§ **PROBLEM DETAILS**: Pick out and copy in full each line of the material below that contains the string "OFFSET". Treat uppercase and lowercase letters as distinct.

(Data entries)
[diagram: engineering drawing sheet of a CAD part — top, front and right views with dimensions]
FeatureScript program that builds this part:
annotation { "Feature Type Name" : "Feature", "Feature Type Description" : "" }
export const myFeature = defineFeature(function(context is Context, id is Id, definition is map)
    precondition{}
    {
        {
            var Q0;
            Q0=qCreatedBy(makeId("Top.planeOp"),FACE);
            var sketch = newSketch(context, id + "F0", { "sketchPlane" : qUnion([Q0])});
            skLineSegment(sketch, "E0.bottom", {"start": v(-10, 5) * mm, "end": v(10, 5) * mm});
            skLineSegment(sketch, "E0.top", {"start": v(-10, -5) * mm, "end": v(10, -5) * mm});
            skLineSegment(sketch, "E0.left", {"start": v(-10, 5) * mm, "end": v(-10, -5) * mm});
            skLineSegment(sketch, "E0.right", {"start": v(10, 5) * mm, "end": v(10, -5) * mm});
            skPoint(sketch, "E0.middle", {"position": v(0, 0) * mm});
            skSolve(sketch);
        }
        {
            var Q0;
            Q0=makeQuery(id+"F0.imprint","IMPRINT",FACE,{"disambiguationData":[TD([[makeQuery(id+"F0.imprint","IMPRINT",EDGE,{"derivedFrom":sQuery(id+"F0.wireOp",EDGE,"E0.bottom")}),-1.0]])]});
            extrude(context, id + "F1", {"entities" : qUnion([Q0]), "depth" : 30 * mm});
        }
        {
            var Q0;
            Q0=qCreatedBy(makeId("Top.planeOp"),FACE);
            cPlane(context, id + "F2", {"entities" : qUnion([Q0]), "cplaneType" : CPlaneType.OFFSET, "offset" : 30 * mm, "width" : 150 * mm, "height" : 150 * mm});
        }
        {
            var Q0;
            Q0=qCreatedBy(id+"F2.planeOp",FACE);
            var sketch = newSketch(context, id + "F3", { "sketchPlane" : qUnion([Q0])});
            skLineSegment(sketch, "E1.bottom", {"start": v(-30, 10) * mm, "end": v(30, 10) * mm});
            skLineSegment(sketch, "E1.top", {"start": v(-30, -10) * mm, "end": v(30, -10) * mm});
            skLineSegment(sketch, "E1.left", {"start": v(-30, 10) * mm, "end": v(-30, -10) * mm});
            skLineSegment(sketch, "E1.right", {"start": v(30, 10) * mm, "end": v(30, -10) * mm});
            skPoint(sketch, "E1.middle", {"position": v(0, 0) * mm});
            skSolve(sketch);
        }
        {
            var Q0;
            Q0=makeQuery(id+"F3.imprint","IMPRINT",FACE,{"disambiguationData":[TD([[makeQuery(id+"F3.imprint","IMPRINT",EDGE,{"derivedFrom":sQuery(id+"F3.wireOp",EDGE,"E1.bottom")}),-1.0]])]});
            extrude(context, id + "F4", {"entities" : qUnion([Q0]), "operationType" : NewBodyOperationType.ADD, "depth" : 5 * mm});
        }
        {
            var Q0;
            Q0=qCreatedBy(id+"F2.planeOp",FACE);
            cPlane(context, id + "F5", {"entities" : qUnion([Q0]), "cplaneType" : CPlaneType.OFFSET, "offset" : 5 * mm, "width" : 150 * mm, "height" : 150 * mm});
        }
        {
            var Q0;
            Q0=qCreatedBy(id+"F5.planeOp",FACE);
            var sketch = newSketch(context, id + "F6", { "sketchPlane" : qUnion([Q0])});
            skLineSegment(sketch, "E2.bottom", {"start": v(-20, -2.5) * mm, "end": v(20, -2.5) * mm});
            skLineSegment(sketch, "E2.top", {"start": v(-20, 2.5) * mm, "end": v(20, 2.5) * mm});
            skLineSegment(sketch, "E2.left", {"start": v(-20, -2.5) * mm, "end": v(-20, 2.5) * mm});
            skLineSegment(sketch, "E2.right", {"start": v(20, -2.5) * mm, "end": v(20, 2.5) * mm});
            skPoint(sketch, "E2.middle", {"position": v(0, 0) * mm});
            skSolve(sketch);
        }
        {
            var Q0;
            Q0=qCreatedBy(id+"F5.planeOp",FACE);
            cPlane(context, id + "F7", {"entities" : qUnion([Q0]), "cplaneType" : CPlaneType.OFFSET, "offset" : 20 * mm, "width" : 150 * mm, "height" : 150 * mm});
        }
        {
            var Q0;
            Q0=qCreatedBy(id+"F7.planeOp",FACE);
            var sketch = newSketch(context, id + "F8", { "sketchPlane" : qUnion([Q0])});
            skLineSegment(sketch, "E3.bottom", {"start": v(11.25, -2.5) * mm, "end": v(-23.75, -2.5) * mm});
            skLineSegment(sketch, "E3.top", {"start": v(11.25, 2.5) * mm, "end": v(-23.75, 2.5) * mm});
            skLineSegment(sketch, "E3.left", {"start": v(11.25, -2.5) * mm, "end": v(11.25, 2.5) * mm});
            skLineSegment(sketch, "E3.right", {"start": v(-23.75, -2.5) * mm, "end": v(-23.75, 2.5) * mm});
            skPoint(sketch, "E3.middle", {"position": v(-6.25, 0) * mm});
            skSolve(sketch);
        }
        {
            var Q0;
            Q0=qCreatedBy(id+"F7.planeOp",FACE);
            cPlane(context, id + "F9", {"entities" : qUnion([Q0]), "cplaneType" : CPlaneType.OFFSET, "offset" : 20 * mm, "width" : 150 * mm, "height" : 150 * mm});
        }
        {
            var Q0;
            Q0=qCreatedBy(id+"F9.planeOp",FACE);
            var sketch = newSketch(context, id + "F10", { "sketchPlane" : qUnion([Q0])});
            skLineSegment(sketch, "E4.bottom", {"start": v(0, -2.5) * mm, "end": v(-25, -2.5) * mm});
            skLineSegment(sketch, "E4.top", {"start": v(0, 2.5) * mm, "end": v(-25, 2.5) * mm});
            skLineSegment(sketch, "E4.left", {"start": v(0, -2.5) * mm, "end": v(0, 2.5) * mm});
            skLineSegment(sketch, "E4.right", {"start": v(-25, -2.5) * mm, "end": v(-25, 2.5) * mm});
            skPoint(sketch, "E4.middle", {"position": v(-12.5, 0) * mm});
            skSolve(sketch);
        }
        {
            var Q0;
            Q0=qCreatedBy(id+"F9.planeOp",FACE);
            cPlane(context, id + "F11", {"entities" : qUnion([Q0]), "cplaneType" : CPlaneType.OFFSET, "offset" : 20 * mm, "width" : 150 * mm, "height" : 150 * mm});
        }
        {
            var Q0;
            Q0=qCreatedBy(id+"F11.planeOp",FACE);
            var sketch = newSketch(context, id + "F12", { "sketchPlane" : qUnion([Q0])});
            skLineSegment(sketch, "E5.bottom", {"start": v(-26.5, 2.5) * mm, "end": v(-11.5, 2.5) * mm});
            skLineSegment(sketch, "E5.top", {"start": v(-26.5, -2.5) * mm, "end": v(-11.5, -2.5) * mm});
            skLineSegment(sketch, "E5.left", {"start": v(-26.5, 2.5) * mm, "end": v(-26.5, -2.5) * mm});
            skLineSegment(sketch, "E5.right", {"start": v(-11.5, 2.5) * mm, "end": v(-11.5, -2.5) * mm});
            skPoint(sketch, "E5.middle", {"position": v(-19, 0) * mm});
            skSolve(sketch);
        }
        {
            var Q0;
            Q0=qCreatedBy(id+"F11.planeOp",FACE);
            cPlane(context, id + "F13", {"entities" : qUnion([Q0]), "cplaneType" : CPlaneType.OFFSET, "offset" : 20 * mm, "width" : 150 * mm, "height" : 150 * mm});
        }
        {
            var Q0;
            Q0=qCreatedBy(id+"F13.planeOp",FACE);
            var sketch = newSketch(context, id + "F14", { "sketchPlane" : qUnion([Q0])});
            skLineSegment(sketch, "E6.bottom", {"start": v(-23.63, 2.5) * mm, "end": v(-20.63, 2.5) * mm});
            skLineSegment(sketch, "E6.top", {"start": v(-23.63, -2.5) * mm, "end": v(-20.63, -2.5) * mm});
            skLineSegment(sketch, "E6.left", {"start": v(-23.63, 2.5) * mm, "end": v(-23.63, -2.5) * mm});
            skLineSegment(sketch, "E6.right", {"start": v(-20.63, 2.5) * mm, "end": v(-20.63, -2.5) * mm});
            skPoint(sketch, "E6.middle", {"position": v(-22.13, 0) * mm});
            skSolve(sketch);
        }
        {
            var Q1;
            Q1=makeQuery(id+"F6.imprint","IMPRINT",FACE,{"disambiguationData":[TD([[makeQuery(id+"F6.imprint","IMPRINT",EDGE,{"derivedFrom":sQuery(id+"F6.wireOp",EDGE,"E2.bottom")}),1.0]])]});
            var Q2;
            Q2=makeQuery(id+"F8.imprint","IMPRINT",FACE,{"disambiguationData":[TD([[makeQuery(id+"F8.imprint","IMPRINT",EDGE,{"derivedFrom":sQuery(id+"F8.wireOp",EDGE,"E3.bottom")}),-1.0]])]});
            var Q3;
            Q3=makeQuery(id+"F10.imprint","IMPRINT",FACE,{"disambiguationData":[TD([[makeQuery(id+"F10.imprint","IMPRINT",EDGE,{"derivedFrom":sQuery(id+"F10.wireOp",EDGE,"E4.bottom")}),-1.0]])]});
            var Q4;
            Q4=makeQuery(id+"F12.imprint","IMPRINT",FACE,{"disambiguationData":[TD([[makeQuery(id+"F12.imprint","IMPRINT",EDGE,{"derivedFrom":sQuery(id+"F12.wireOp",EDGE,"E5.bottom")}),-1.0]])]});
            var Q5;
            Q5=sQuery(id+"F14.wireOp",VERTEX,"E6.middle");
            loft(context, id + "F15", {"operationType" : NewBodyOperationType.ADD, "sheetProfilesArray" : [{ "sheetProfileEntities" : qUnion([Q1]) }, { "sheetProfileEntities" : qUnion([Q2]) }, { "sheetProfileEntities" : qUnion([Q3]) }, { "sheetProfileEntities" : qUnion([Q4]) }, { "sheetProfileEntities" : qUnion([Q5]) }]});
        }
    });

§ **TASK ANSWER**:
            cPlane(context, id + "F2", {"entities" : qUnion([Q0]), "cplaneType" : CPlaneType.OFFSET, "offset" : 30 * mm, "width" : 150 * mm, "height" : 150 * mm});
            cPlane(context, id + "F5", {"entities" : qUnion([Q0]), "cplaneType" : CPlaneType.OFFSET, "offset" : 5 * mm, "width" : 150 * mm, "height" : 150 * mm});
            cPlane(context, id + "F7", {"entities" : qUnion([Q0]), "cplaneType" : CPlaneType.OFFSET, "offset" : 20 * mm, "width" : 150 * mm, "height" : 150 * mm});
            cPlane(context, id + "F9", {"entities" : qUnion([Q0]), "cplaneType" : CPlaneType.OFFSET, "offset" : 20 * mm, "width" : 150 * mm, "height" : 150 * mm});
            cPlane(context, id + "F11", {"entities" : qUnion([Q0]), "cplaneType" : CPlaneType.OFFSET, "offset" : 20 * mm, "width" : 150 * mm, "height" : 150 * mm});
            cPlane(context, id + "F13", {"entities" : qUnion([Q0]), "cplaneType" : CPlaneType.OFFSET, "offset" : 20 * mm, "width" : 150 * mm, "height" : 150 * mm});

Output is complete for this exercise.